### Assignment
Reproduce from the records below, with no pictures, exactly the lines between the one containing "Communication with staff is not adequate" and the one containing "D0<sup>-</sup> | 57-62 |", inclusive.

___ The records

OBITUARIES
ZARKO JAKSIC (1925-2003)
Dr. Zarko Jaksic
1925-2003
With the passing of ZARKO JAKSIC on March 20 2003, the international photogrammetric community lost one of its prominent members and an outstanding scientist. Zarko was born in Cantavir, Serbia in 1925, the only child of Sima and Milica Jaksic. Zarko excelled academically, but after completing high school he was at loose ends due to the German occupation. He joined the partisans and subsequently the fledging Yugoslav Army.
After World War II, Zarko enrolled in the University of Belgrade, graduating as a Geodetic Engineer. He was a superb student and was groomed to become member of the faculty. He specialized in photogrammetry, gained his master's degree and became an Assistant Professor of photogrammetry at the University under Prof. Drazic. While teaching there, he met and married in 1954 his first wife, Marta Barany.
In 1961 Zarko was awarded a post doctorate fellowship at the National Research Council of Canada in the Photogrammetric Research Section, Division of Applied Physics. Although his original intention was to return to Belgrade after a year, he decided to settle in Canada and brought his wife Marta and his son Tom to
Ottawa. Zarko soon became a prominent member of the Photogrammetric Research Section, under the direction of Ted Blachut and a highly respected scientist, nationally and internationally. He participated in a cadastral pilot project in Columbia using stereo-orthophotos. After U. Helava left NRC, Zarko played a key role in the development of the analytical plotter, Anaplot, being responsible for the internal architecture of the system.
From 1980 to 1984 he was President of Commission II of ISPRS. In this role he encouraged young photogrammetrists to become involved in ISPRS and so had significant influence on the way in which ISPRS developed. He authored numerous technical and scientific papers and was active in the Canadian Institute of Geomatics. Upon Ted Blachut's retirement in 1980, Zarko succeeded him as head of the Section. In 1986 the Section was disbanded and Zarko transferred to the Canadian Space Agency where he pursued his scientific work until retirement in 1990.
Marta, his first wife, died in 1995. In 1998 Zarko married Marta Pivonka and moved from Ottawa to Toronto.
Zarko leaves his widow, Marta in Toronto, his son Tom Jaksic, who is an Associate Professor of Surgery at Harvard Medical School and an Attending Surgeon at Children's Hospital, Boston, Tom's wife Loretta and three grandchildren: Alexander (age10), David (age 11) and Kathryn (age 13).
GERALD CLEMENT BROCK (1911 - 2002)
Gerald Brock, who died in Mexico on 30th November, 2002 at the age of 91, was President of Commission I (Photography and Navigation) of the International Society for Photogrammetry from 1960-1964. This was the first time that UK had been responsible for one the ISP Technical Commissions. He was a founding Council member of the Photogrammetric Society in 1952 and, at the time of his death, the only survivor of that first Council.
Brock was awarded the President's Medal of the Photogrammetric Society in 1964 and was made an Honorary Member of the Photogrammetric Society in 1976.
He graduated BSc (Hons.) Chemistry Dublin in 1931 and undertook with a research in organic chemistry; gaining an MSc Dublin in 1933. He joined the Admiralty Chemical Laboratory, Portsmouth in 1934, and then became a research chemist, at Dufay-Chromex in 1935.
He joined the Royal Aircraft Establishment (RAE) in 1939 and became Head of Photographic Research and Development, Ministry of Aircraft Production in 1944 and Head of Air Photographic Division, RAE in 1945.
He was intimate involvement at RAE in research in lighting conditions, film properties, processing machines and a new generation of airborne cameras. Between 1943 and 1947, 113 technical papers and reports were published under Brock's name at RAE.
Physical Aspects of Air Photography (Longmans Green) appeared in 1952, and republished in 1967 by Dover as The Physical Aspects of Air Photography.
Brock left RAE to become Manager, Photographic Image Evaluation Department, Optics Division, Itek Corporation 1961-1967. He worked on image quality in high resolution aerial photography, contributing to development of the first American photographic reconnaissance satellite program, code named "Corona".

______
___ The records

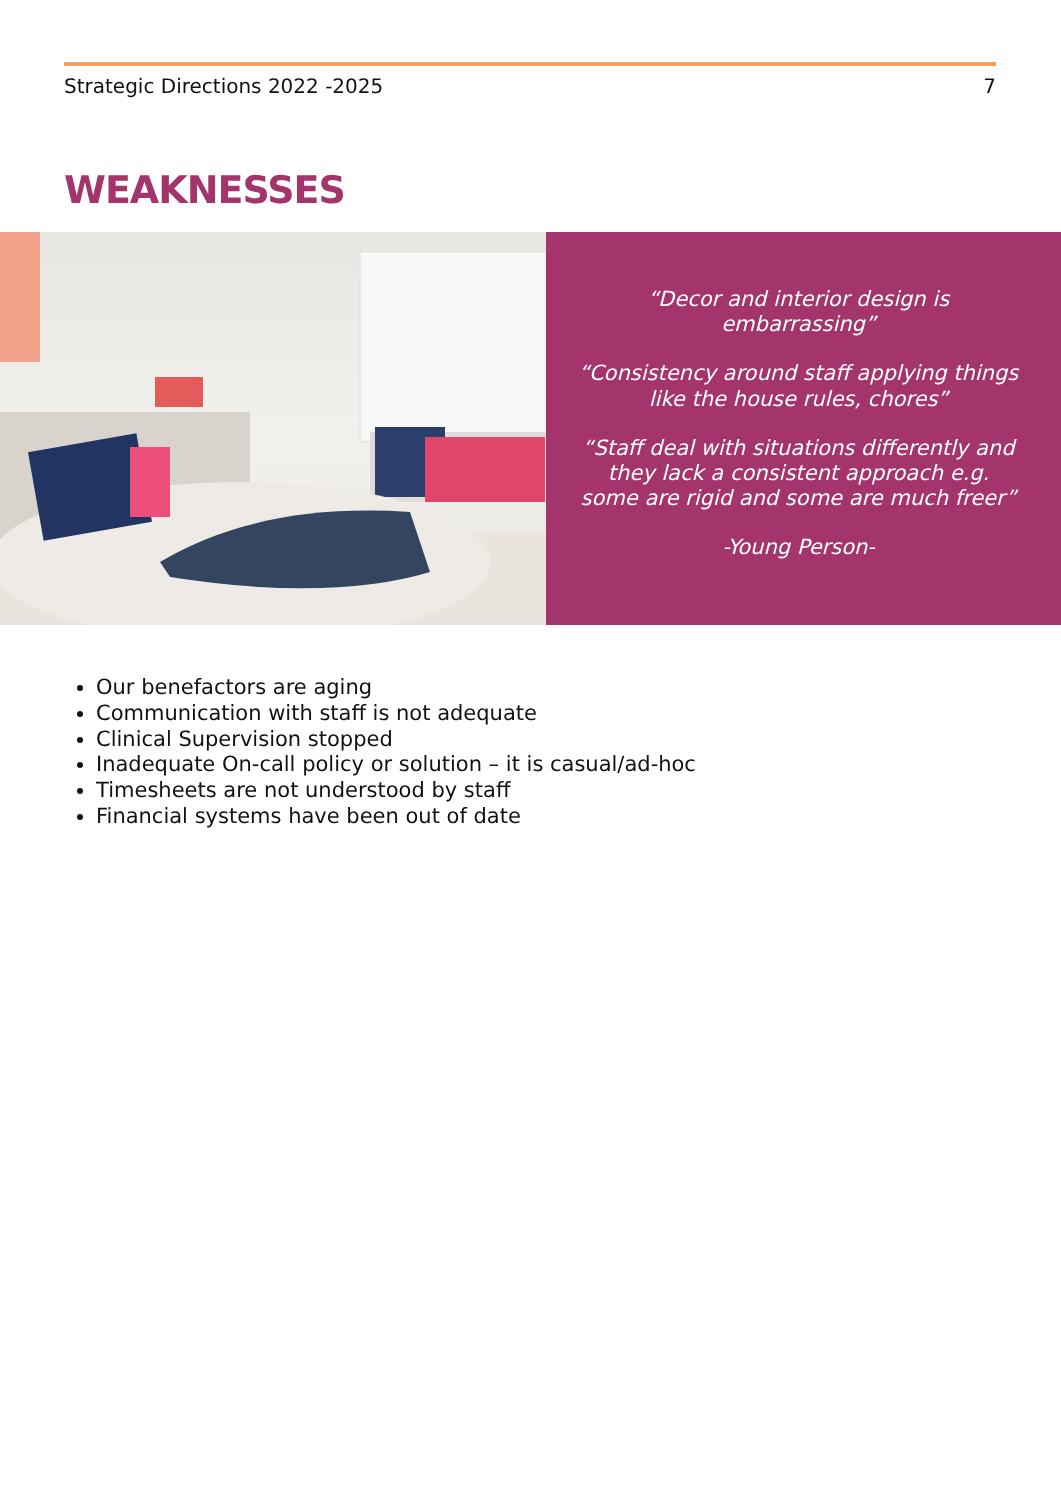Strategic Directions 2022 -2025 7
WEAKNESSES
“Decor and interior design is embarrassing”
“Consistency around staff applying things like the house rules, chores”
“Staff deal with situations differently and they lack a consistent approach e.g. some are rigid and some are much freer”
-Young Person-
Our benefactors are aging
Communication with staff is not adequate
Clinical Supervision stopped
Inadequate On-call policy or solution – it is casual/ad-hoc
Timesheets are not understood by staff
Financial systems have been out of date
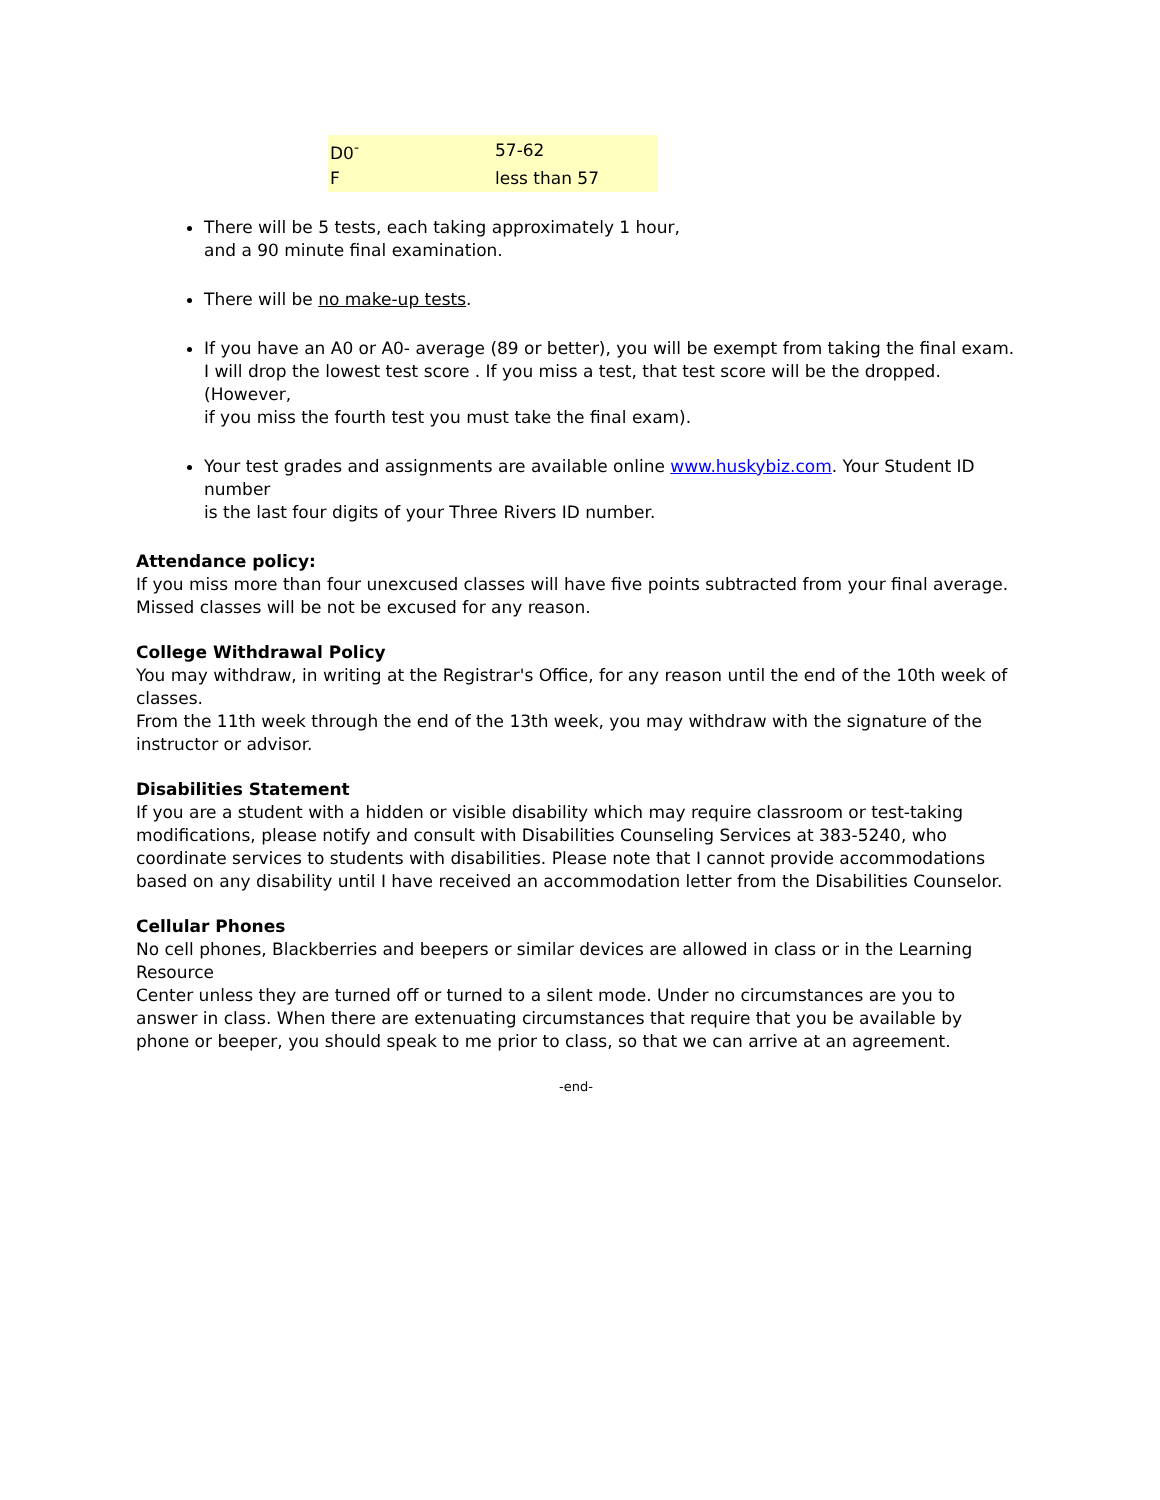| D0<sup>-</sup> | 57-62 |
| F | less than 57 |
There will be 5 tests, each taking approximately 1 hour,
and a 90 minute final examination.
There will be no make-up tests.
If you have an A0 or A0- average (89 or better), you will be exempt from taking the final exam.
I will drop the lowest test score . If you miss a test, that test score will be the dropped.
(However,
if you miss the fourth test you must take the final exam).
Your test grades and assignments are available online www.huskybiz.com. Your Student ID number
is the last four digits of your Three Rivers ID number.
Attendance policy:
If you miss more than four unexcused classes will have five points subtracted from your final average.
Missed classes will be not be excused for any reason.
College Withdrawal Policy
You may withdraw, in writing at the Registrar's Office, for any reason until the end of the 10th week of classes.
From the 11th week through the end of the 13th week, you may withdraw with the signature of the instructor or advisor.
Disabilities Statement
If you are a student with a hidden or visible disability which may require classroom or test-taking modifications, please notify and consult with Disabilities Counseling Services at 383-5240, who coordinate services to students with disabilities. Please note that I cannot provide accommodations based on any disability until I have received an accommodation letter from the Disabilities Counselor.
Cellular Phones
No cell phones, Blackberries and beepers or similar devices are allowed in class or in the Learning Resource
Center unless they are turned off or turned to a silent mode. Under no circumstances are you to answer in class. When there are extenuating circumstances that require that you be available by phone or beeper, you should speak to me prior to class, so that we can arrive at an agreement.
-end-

______

### Output for this task
Communication with staff is not adequate
Clinical Supervision stopped
Inadequate On-call policy or solution – it is casual/ad-hoc
Timesheets are not understood by staff
Financial systems have been out of date
| D0<sup>-</sup> | 57-62 |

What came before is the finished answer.